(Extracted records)

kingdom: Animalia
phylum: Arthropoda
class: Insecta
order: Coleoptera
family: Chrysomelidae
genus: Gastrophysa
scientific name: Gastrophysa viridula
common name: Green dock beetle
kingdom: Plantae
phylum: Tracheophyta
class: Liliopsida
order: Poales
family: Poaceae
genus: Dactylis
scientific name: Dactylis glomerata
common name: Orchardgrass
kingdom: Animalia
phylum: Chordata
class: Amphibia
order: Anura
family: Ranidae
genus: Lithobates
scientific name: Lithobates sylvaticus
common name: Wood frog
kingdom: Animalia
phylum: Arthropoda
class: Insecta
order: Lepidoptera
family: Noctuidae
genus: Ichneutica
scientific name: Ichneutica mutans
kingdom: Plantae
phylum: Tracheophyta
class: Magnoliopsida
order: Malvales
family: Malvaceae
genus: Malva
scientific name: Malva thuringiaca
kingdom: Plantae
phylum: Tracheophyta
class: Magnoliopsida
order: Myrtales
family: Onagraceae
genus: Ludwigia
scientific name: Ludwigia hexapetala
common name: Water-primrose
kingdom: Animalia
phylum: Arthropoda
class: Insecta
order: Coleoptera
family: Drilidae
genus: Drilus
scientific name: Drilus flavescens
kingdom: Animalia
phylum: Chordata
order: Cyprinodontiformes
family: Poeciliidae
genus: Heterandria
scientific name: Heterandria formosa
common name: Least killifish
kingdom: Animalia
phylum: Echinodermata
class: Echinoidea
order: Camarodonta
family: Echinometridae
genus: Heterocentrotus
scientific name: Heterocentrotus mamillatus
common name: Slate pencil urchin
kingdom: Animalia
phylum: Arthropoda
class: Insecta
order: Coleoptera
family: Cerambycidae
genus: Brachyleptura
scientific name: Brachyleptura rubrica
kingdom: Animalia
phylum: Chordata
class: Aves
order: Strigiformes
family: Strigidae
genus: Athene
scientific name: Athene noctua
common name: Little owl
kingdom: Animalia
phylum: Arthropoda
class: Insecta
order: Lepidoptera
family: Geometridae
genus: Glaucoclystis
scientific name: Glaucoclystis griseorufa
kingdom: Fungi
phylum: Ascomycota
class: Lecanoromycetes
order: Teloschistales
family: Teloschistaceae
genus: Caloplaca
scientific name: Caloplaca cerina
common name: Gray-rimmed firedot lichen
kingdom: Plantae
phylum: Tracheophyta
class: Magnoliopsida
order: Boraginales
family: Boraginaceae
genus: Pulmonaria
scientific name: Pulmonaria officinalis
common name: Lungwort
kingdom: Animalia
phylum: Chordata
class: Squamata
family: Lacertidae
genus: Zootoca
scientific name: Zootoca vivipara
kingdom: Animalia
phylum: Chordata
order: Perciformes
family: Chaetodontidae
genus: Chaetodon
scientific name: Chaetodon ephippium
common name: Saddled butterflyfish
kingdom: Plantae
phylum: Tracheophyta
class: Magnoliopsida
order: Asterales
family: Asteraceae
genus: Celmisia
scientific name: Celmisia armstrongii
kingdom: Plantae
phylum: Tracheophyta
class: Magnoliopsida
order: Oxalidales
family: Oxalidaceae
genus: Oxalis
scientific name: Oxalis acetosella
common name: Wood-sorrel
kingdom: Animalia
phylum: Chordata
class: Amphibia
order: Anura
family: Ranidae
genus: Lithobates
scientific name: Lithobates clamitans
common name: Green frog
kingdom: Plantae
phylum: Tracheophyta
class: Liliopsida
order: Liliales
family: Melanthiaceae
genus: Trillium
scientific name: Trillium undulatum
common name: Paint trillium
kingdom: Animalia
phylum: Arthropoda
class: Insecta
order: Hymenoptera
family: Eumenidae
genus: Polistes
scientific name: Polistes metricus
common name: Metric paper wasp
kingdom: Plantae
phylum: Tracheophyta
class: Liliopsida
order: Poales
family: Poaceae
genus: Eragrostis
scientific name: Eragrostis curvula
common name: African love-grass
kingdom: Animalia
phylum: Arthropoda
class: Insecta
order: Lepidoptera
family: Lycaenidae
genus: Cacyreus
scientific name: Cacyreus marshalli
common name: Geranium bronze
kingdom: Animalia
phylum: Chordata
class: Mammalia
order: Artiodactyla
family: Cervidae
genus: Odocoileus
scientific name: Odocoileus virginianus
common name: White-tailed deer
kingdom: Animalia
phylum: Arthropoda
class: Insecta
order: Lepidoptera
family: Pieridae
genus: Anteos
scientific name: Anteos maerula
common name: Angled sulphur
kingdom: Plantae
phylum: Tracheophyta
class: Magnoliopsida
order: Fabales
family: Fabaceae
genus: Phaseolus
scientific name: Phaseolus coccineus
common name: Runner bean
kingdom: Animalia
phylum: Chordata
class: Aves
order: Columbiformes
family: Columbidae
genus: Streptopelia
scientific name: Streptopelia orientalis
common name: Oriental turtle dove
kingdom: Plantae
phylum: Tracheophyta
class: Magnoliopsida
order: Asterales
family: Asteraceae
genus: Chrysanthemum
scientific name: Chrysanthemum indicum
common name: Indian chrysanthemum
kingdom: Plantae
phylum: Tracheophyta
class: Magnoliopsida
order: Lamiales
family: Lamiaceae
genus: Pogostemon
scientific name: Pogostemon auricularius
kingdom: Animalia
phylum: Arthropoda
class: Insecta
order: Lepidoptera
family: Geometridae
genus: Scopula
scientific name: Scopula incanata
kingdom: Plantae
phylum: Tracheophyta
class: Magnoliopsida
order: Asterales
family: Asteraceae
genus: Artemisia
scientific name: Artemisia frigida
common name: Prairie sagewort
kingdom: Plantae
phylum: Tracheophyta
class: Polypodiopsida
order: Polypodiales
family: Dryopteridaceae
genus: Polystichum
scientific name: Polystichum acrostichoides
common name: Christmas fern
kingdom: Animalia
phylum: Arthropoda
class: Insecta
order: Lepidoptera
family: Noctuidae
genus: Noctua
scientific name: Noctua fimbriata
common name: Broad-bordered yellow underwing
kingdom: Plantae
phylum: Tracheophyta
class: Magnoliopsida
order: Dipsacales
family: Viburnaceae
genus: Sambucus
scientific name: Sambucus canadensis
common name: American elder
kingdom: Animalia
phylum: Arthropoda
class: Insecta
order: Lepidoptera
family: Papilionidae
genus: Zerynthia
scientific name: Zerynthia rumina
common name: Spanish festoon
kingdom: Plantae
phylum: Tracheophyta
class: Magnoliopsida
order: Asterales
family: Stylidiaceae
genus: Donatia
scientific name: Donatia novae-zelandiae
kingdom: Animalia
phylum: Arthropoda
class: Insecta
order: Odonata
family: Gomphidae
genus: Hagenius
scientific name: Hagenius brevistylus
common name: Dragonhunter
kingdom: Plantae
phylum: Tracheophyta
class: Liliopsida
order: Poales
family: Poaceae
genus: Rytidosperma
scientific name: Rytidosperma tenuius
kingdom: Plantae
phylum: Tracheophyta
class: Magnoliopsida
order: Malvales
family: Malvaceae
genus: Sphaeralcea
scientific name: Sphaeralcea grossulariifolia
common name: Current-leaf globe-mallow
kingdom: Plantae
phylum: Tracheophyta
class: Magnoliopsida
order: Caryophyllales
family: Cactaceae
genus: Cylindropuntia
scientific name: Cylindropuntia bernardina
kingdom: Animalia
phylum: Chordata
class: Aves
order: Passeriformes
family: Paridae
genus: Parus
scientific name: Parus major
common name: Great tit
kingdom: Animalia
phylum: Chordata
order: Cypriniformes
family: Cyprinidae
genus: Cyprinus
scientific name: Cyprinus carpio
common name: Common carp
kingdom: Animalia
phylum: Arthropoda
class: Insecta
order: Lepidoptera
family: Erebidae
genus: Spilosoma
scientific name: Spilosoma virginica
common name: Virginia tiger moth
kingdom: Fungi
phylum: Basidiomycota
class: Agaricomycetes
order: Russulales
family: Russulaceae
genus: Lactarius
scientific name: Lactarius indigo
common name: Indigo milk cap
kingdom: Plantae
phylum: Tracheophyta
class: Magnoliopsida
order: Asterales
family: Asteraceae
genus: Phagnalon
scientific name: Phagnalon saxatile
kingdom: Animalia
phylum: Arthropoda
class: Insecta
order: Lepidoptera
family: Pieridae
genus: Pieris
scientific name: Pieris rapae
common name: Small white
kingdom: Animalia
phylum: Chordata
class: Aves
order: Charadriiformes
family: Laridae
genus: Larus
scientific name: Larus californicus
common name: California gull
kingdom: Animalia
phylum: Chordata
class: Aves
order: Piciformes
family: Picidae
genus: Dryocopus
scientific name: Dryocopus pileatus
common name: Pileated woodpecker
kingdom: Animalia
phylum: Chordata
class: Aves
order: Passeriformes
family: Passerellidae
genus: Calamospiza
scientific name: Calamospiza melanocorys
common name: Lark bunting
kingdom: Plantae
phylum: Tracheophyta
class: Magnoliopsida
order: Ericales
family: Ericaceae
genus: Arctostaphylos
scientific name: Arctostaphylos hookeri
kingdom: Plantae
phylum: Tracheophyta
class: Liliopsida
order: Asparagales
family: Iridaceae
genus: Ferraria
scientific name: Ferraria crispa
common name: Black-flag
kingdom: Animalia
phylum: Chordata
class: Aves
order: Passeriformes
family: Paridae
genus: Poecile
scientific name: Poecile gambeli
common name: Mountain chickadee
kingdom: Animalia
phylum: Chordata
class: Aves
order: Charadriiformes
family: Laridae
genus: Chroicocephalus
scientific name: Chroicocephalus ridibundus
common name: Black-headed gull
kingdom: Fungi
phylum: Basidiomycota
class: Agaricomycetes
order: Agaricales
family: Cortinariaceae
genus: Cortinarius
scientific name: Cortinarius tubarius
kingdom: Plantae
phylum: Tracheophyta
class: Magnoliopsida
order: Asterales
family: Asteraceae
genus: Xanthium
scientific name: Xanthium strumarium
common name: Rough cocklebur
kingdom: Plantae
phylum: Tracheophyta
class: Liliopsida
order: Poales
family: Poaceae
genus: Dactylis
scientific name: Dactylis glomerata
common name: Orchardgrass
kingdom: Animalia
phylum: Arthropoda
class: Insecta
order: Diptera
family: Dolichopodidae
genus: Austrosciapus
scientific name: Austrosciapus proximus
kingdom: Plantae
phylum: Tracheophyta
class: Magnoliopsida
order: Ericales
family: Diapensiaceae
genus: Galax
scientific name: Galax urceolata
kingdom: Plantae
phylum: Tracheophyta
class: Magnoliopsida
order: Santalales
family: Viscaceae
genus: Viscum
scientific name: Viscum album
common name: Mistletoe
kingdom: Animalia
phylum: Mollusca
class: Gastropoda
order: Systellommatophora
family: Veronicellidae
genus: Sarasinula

STATED PROBLEM =>
Copy the lines of the listing above word for word, starting with the line that contains "scientific name: Zootoca vivipara" and running down to the line that contains "genus: Celmisia", with both of those lines included.

RESPONSE TO THIS TASK =>
scientific name: Zootoca vivipara
kingdom: Animalia
phylum: Chordata
order: Perciformes
family: Chaetodontidae
genus: Chaetodon
scientific name: Chaetodon ephippium
common name: Saddled butterflyfish
kingdom: Plantae
phylum: Tracheophyta
class: Magnoliopsida
order: Asterales
family: Asteraceae
genus: Celmisia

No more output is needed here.